Cosimo Rosselli (1439–1507) was an Italian painter of the Quattrocento, active mainly in his birthplace of Florence, but also Lucca earlier in his career, and from 1480 in the Sistine Chapel in Rome, where he painted some of the large fresco panels on the side walls. Despite being roughly the same age (slightly older in each case) as Sandro Botticelli, Pietro Perugino and Domenico Ghirlandaio, the other leading Florentine painters, all regarded as greater talents, Rosselli was still able to win several large commissions, which is a testament to the high level of activity in the city.
He painted almost entirely religious subjects, with a few portraits.

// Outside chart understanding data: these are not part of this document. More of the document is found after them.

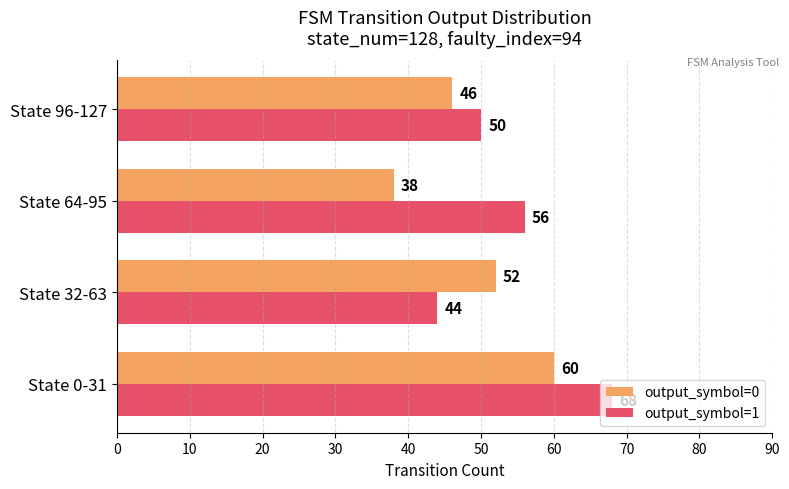

Which series changed the most between State 0-31 and State 96-127?

output_symbol=1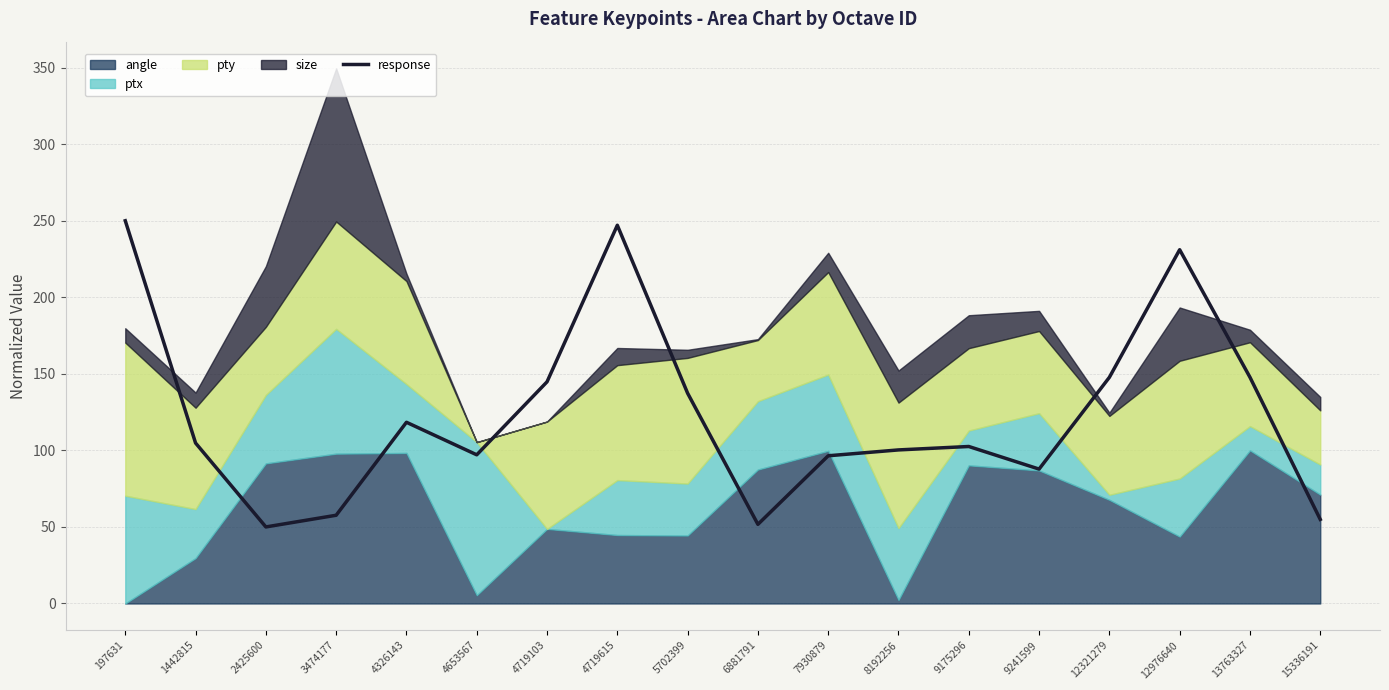

The value at 4326143 is 211.9. True or false?

False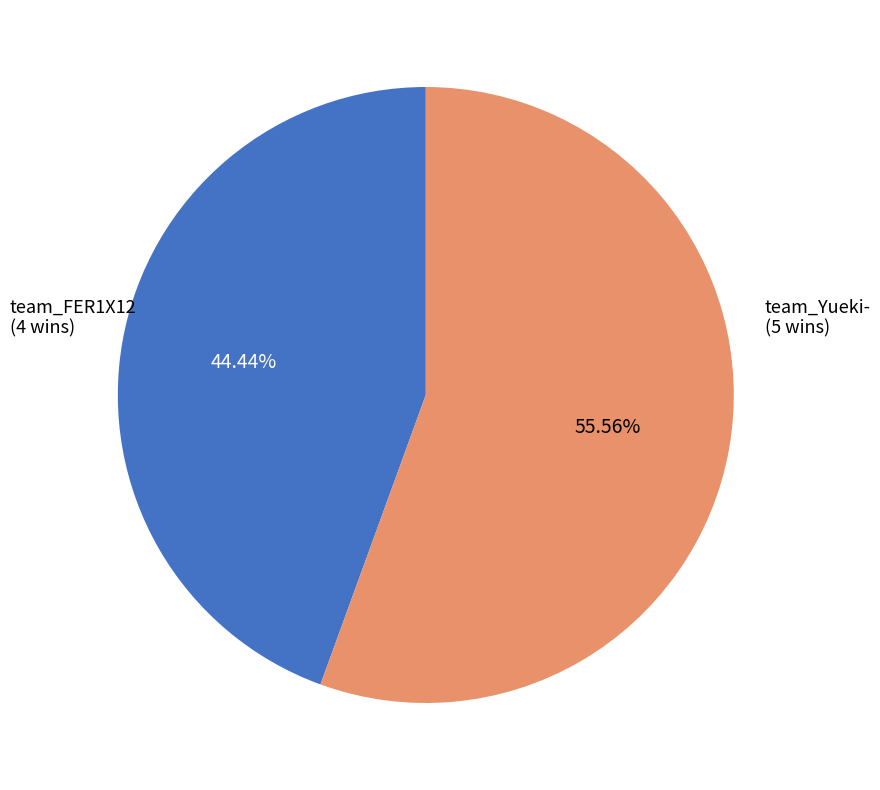

Is there any slice that represents more than half of the pie?

Yes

He did other large frescos with his workship, from which Fra Bartolomeo and Piero di Cosimo, who married Roselli's daughter, were his most famous pupils. These include a chapel in Sant'Ambrogio, Florence and one of the large spaces in the cloister of Santissima Annunziata, Florence.
Cosimo was born in Florence. In 1460, at the age of fourteen, he became a pupil of Neri di Bicci, working as an assistant to his cousin Bernardo di Stefano Rosselli. A first youthful work of Cosimo mentioned by Giorgio Vasari is the Assumption of the Virgin altarpiece in the third chapel on the left of the nave in Sant'Ambrogio in Florence. In the same church, on the wall of one of the chapels, is a fresco by Cosimo which Vasari praises highly, especially for a portrait of the young scholar Pico of Mirandola. The scene, a procession bearing a miracle-working chalice, is painted with vigor and less mannerism than most of this artist's work. A picture painted by Rosselli for the church of the Annunziata, with figures of SS. Barbara, Matthew and the Baptist, is in the Academy of Florence.